→ Supplied data
"""

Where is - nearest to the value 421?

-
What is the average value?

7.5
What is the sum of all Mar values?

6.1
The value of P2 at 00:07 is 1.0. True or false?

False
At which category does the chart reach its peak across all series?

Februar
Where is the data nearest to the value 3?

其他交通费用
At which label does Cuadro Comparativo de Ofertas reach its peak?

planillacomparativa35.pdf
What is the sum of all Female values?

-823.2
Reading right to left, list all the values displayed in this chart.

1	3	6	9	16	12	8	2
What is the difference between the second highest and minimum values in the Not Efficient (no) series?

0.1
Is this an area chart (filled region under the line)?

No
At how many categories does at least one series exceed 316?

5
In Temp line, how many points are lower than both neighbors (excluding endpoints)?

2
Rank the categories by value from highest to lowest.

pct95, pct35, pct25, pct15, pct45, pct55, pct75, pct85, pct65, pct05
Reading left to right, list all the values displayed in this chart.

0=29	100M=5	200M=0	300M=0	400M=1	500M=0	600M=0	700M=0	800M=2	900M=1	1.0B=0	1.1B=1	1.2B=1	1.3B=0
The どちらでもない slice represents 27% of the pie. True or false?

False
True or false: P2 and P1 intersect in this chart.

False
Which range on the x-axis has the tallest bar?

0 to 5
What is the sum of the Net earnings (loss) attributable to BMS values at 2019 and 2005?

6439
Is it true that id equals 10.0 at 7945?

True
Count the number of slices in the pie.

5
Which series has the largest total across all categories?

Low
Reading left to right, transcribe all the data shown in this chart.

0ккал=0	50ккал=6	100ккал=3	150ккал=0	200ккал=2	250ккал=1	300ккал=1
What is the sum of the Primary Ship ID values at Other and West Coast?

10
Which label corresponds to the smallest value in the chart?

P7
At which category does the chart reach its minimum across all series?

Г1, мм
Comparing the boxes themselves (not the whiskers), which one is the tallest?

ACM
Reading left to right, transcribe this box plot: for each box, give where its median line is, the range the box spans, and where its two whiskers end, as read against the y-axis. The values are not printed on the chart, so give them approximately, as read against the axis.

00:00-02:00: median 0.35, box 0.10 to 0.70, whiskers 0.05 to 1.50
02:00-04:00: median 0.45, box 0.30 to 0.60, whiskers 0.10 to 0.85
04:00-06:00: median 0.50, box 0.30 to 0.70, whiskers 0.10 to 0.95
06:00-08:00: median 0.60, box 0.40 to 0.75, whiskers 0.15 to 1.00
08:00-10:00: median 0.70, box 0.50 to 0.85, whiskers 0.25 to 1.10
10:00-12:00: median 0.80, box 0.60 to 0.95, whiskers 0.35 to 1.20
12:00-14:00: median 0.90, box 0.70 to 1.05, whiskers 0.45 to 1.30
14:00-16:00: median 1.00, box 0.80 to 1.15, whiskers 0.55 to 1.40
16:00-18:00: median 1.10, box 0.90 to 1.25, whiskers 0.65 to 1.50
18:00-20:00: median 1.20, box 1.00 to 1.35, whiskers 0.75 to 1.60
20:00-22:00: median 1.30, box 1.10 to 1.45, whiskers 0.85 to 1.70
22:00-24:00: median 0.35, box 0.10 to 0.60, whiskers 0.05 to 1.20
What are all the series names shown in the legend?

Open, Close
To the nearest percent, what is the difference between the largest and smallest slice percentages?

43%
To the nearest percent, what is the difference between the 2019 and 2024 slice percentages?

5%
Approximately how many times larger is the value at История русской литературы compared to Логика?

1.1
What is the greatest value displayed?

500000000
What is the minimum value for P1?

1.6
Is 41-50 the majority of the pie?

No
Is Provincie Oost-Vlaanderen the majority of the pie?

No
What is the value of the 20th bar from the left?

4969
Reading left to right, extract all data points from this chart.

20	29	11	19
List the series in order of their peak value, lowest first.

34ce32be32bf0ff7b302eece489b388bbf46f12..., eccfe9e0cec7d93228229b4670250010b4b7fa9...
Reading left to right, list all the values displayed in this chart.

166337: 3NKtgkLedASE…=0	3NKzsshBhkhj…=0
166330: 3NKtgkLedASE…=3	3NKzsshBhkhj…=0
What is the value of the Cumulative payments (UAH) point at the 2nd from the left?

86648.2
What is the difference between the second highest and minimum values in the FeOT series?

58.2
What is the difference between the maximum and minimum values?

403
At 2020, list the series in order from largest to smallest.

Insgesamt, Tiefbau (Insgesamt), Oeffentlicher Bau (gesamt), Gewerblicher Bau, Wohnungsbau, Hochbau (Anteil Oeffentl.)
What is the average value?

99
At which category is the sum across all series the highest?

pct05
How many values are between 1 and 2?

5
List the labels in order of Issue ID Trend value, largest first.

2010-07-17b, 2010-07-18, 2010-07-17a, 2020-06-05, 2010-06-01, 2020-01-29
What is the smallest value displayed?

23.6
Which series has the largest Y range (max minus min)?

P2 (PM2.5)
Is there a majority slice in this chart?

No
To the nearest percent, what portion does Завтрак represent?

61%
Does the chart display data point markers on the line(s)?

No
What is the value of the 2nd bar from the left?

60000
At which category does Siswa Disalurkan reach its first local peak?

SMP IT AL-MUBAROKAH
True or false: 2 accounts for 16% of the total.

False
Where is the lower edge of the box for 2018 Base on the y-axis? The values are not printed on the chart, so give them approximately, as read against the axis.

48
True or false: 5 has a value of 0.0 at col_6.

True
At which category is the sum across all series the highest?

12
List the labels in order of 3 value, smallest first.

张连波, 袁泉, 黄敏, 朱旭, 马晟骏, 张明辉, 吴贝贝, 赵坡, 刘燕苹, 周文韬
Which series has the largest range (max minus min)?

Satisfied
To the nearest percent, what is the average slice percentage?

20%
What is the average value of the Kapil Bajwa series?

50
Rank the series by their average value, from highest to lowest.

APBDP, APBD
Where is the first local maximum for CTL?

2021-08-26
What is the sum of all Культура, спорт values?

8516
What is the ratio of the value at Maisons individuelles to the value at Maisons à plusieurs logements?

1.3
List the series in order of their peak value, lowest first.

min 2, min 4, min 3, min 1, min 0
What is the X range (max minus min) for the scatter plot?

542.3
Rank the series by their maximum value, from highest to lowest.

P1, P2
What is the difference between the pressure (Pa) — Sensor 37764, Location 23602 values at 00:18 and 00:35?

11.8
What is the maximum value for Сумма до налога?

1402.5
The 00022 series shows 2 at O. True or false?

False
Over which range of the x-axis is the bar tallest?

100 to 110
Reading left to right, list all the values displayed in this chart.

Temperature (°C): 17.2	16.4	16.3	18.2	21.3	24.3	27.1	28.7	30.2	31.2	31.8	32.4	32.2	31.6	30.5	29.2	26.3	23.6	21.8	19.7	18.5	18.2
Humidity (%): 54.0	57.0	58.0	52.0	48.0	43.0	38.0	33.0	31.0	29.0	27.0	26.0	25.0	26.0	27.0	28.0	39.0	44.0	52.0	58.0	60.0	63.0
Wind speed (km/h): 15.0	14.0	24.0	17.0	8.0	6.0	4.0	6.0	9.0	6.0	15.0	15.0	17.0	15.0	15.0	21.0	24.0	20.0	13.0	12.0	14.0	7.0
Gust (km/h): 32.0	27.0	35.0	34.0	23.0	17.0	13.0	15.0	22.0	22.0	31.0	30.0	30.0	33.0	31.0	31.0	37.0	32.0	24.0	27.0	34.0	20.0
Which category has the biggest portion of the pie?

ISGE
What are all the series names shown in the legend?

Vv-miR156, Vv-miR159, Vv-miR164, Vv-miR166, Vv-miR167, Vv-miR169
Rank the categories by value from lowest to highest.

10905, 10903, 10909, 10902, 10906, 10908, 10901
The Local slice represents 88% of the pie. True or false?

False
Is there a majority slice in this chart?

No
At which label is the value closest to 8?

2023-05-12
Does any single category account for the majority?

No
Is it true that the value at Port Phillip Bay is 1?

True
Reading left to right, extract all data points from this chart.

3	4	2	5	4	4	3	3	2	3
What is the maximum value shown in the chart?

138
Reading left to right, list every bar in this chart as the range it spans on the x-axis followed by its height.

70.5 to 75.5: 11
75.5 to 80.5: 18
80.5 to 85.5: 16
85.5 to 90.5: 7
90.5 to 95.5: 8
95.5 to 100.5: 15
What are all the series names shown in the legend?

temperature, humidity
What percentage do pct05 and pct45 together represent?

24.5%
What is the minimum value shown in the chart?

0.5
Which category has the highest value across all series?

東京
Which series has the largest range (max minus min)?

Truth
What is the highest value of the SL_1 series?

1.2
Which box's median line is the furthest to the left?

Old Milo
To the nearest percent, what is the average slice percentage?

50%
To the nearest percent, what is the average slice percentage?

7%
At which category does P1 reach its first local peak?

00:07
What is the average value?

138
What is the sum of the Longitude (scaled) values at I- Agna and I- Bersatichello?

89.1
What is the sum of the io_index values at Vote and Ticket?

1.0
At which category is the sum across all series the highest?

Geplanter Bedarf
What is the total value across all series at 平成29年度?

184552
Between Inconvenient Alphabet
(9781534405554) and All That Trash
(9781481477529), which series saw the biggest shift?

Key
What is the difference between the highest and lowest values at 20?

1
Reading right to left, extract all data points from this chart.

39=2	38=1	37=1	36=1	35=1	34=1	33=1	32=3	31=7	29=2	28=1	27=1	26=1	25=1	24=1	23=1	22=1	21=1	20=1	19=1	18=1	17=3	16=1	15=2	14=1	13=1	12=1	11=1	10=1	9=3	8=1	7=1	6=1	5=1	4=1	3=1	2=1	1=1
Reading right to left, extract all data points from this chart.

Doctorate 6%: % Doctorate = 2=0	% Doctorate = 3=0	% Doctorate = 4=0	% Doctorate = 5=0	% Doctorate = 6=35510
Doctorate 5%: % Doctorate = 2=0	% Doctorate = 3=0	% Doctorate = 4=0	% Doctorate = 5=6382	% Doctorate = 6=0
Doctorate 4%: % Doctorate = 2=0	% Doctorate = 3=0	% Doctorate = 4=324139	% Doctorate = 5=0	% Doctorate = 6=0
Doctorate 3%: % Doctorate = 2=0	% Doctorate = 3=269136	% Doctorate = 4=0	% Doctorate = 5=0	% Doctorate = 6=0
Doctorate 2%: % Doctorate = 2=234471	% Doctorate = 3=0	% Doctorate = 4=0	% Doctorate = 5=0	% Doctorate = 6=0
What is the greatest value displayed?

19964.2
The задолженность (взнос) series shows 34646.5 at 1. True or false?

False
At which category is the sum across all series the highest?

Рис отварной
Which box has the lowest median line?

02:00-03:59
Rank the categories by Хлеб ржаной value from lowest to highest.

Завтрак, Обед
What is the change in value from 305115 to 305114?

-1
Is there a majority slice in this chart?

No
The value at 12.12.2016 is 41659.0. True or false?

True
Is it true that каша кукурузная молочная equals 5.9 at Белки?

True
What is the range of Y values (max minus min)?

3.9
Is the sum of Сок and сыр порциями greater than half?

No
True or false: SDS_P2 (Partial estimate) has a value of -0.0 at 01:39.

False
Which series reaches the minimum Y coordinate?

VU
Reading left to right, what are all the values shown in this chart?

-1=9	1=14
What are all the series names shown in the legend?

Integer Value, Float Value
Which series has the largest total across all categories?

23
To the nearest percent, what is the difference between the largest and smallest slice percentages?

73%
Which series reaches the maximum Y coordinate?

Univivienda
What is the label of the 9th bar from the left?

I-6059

"""

→ Request
Quote the entries word for word, from their first line through the line containing "In Temp line, how".

→ Exercise solution
Where is - nearest to the value 421?

-
What is the average value?

7.5
What is the sum of all Mar values?

6.1
The value of P2 at 00:07 is 1.0. True or false?

False
At which category does the chart reach its peak across all series?

Februar
Where is the data nearest to the value 3?

其他交通费用
At which label does Cuadro Comparativo de Ofertas reach its peak?

planillacomparativa35.pdf
What is the sum of all Female values?

-823.2
Reading right to left, list all the values displayed in this chart.

1	3	6	9	16	12	8	2
What is the difference between the second highest and minimum values in the Not Efficient (no) series?

0.1
Is this an area chart (filled region under the line)?

No
At how many categories does at least one series exceed 316?

5
In Temp line, how many points are lower than both neighbors (excluding endpoints)?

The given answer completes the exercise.